• Task objective: Exactly the lines from the one with "table_cell [230, 421, 435, 457]" to the end of the entries should appear in your answer, retyped word for word.

• Exercise inputs:
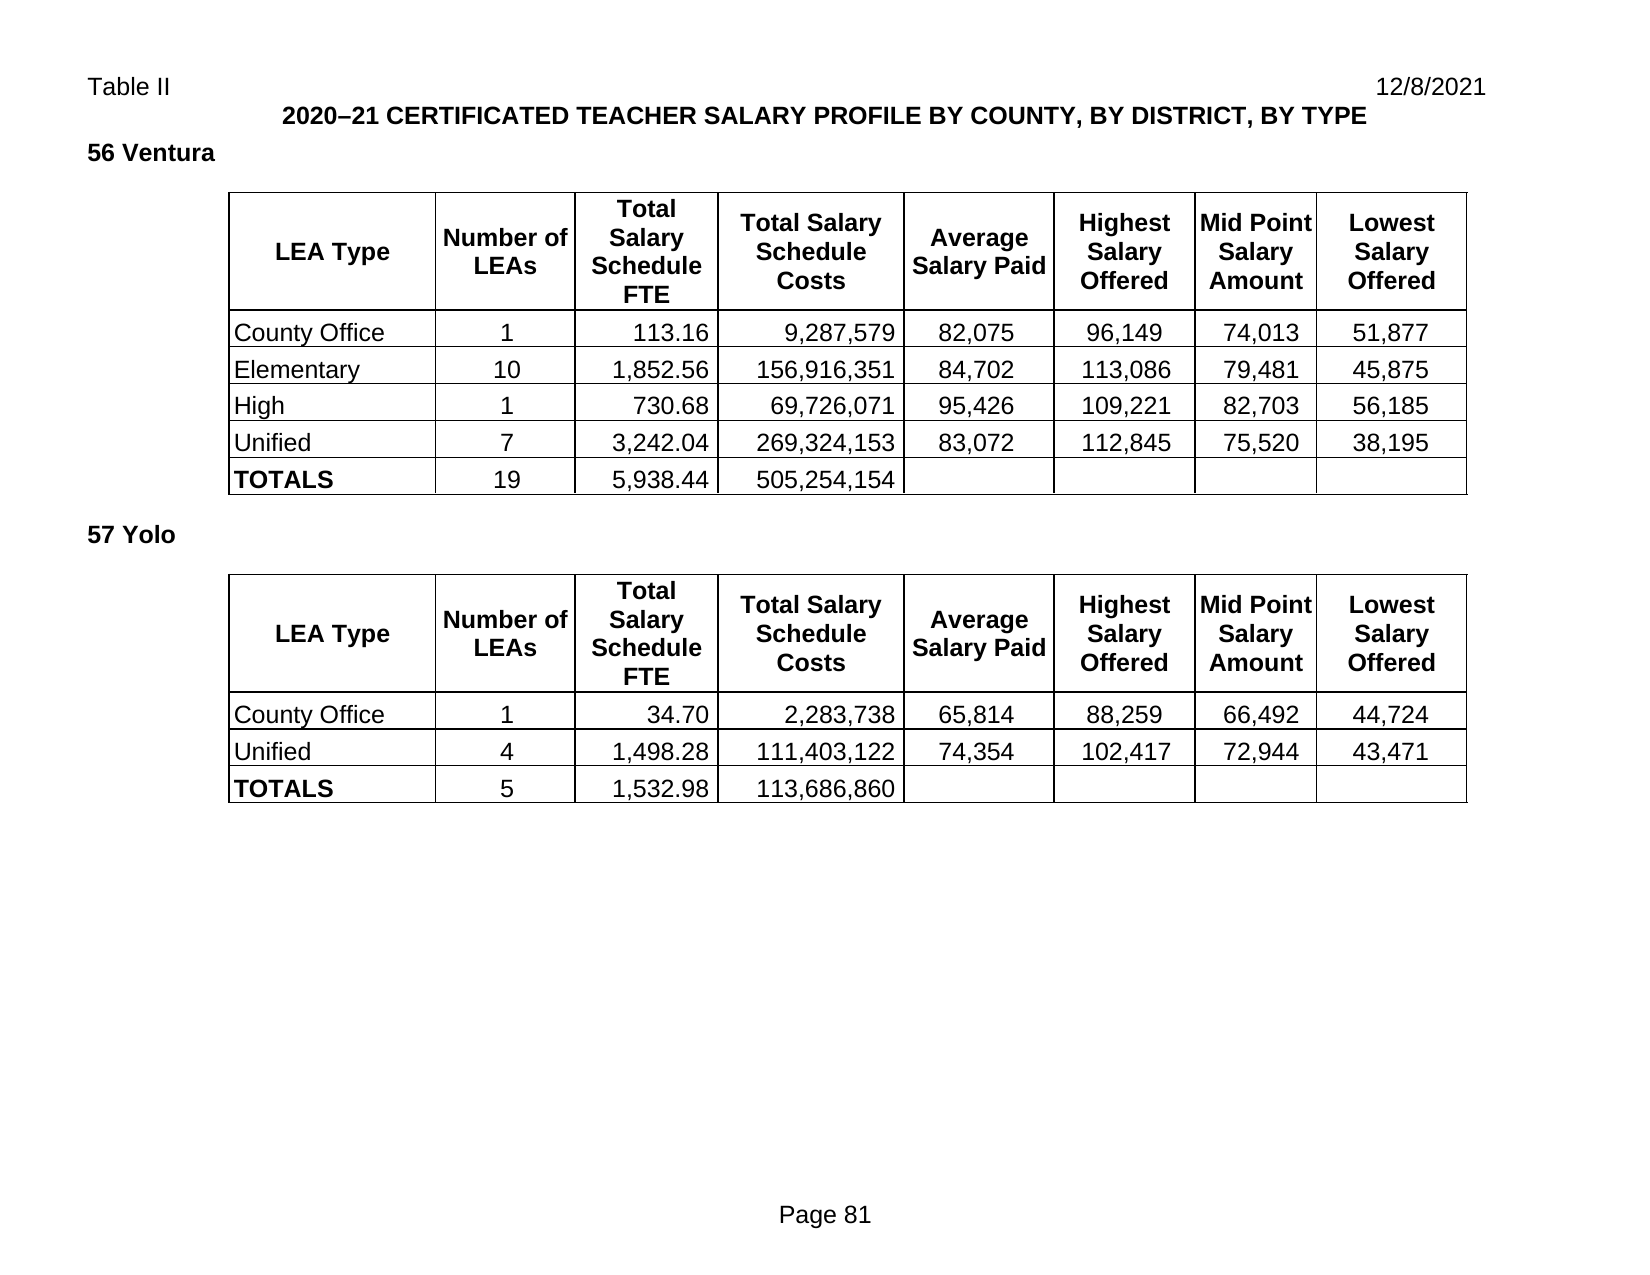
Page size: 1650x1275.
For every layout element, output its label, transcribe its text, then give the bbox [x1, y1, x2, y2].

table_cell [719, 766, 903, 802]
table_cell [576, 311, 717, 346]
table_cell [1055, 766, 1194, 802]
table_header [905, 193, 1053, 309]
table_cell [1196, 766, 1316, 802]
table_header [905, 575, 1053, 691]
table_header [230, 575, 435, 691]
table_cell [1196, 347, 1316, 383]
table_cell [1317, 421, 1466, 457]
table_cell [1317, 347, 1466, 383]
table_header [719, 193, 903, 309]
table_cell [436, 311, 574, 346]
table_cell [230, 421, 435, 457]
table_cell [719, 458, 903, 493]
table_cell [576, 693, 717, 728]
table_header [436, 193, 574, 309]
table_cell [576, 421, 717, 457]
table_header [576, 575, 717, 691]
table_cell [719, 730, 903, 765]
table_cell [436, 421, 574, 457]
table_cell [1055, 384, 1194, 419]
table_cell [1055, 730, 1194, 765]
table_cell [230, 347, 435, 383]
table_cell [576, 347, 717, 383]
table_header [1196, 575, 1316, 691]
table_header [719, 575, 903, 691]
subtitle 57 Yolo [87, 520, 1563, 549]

• Problem solution:
table_cell [230, 421, 435, 457]
table_cell [719, 458, 903, 493]
table_cell [576, 693, 717, 728]
table_header [436, 193, 574, 309]
table_cell [576, 421, 717, 457]
table_header [576, 575, 717, 691]
table_cell [719, 730, 903, 765]
table_cell [436, 421, 574, 457]
table_cell [1055, 384, 1194, 419]
table_cell [1055, 730, 1194, 765]
table_cell [230, 347, 435, 383]
table_cell [576, 347, 717, 383]
table_header [1196, 575, 1316, 691]
table_header [719, 575, 903, 691]
subtitle 57 Yolo [87, 520, 1563, 549]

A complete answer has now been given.